You know the answer to that. In addition to his obedience, or rather, as yet one more example of it, Jesus paid for our sin with his life. When he died, the blood he shed was the payment price for our sin. So he took our sin on himself and placed his perfection on us. 

So now, you are free. What do we do with this freedom? There is no burden of law. There is no picture of God keeping tabs on our disobedience, tracking each transgression in order to formulate a proper punishment that fits our crimes and exact that punishment on us when we die. There is only freedom. 

So if God doesn’t need your perfection, which he already has in Christ, if God doesn’t need your obedience, for he already has Christ’s, then why does Jesus call us to live such holy lives as he describes? Because while God doesn’t need our holiness, your neighbor does. Your holy lives are a blessing to your neighbor. As you thank and honor God with your holy living, what you are really doing is loving and serving your neighbor with your holy living. Consider three benefits of your holy living: it shows love to God, it serves your neighbor, and… it feels good!

The Bible is very repetitive with the first one. How do we show love for God? We keep his commands. “This is love for God: to keep his commands. And his commands are not burdensome…” (1 John 5:3). A husband and wife express their love for each other with words. But blessed is the marriage in which that love is carried out through acts of service for each other. Love is not just spoken, but shown. In the same way, it is one thing to say we love God – anyone can do that. But holy living shows it. 

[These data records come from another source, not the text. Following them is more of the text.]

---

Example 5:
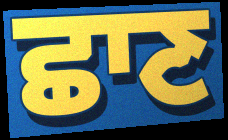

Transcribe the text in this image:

ਛਾਣ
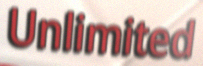
Unlimited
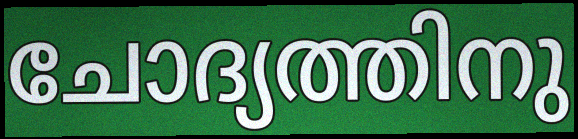
ചോദ്യത്തിനു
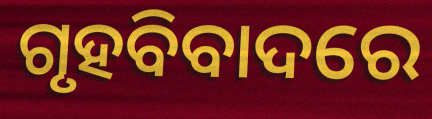
ଗୃହବିବାଦରେ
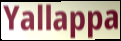
Yallappa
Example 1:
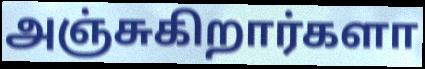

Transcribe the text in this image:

அஞ்சுகிறார்களா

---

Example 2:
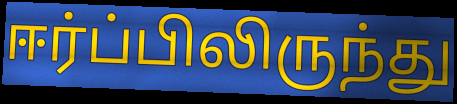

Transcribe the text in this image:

ஈர்ப்பிலிருந்து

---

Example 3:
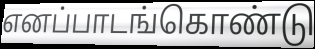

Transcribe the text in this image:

எனப்பாடங்கொண்டு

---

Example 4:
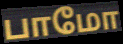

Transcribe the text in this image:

பாமோ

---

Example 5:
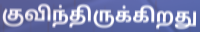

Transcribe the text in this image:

குவிந்திருக்கிறது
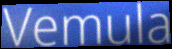
Vemula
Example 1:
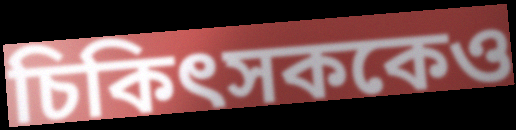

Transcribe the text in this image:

চিকিৎসককেও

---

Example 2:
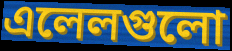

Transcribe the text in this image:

এলেলগুলো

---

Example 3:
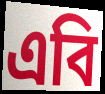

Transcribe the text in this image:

এবি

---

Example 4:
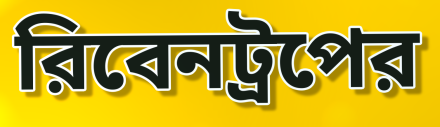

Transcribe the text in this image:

রিবেনট্রপের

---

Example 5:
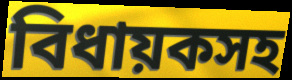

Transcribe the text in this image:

বিধায়কসহ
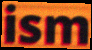
ism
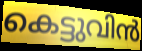
കെട്ടുവിൻ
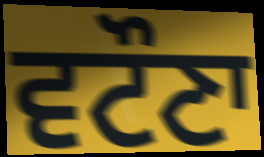
ਵਟੌਣਾ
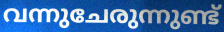
വന്നുചേരുന്നുണ്ട്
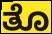
ತೊ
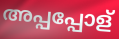
അപ്പപ്പോള്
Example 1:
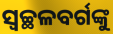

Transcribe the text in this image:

ସ୍ବଚ୍ଛଳବର୍ଗଙ୍କୁ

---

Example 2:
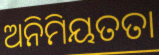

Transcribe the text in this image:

ଅନିମିୟତତା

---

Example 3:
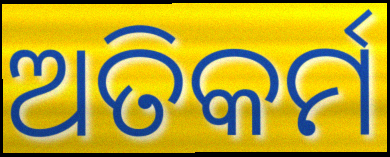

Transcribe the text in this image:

ଅତିକର୍ମ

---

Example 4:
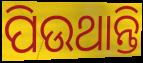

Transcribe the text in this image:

ପିଉଥାନ୍ତି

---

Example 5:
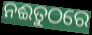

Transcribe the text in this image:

ନଈତୁଠରେ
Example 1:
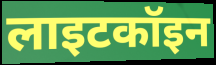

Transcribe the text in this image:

लाइटकॉइन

And what we’re doing in that same process is also serving our neighbor. You are protecting their marriage. You are keeping your word to them. In contrast to a fly-off-the-handle world, you show them patient kindness that keeps anger in check. You are doing for them exactly what Jesus encouraged previously in his sermon: making their world better and brighter as you are salt and light in your holy living.

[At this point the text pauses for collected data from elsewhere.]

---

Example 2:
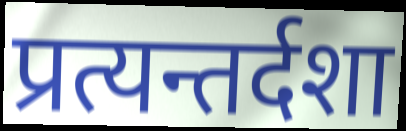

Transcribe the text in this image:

प्रत्यन्तर्दशा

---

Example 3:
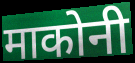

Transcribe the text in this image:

माकोनी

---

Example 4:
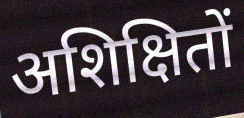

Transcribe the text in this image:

अशिक्षितों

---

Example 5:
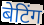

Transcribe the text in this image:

बेटिंग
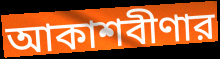
আকাশবীণার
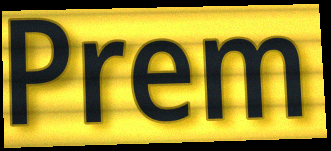
Prem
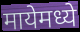
मायेमध्ये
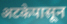
अटकेपासून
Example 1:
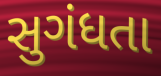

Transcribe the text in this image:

સુગંધતા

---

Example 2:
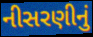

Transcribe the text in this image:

નીસરણીનું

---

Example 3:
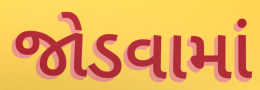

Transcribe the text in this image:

જોડવામાં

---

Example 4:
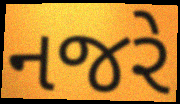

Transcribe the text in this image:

નજરે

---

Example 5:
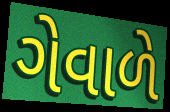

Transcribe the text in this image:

ગેવાળે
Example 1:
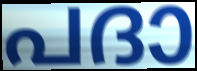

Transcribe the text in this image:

പദാ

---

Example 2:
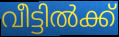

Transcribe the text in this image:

വീട്ടിൽക്ക്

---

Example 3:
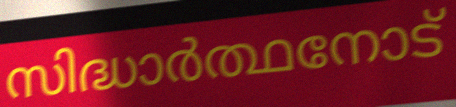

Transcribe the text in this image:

സിദ്ധാർത്ഥനോട്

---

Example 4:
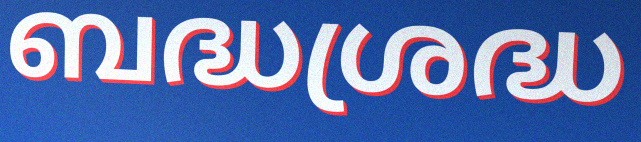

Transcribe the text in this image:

ബദ്ധശ്രദ്ധ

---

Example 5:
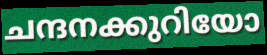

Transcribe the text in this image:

ചന്ദനക്കുറിയോ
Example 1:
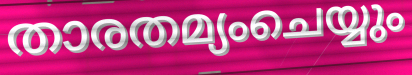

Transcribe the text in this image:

Will your neighbor always acknowledge it? Not necessarily. Will she always appreciate it? Don’t count on it. Will your neighbor become a believer through your holy living? Never through that on its own, although it very well might provide the first step in that process. 

Finally – it feels good to live holy lives! Think of the alternative. When is the last time that you were well aware of a sin that you had just committed? None of us has to go way back on the mental surveillance tapes. I want you to remember how you felt when you reflected on your sin. I believe I know the answer. Not great. That may be an understatement. And don’t mix up the sin itself with the guilt over that sin I’m referring to. Even if the sin itself may have felt good at the time, when you become acutely aware of it, it doesn’t feel good.

But you know what does feel good? Doing the right thing. I don’t know if we give as much attention to this as we ought to. If feels good to do the right thing. And we don’t need to feel bad about feeling good! That’s OK – in fact, it’s one of the blessings attached to doing the right thing – it feels good. Consider how the psalms speak of it again and again. The pictures associated with righteousness and doing the right thing are pleasant pictures, pleasing feelings – it feels good!

Too often when we set out to do the right thing, what derails us is that we zero in on every single time we fail. We let the failures crowd out the successes. We hardly ever celebrate the successes, because we linger in the guilt too long to remember them! Live holy lives because it feels good to do the right thing.

Live holy lives. Jesus kept his own commands so that you could. So do it. And love doing it. And love God and your neighbor in the process.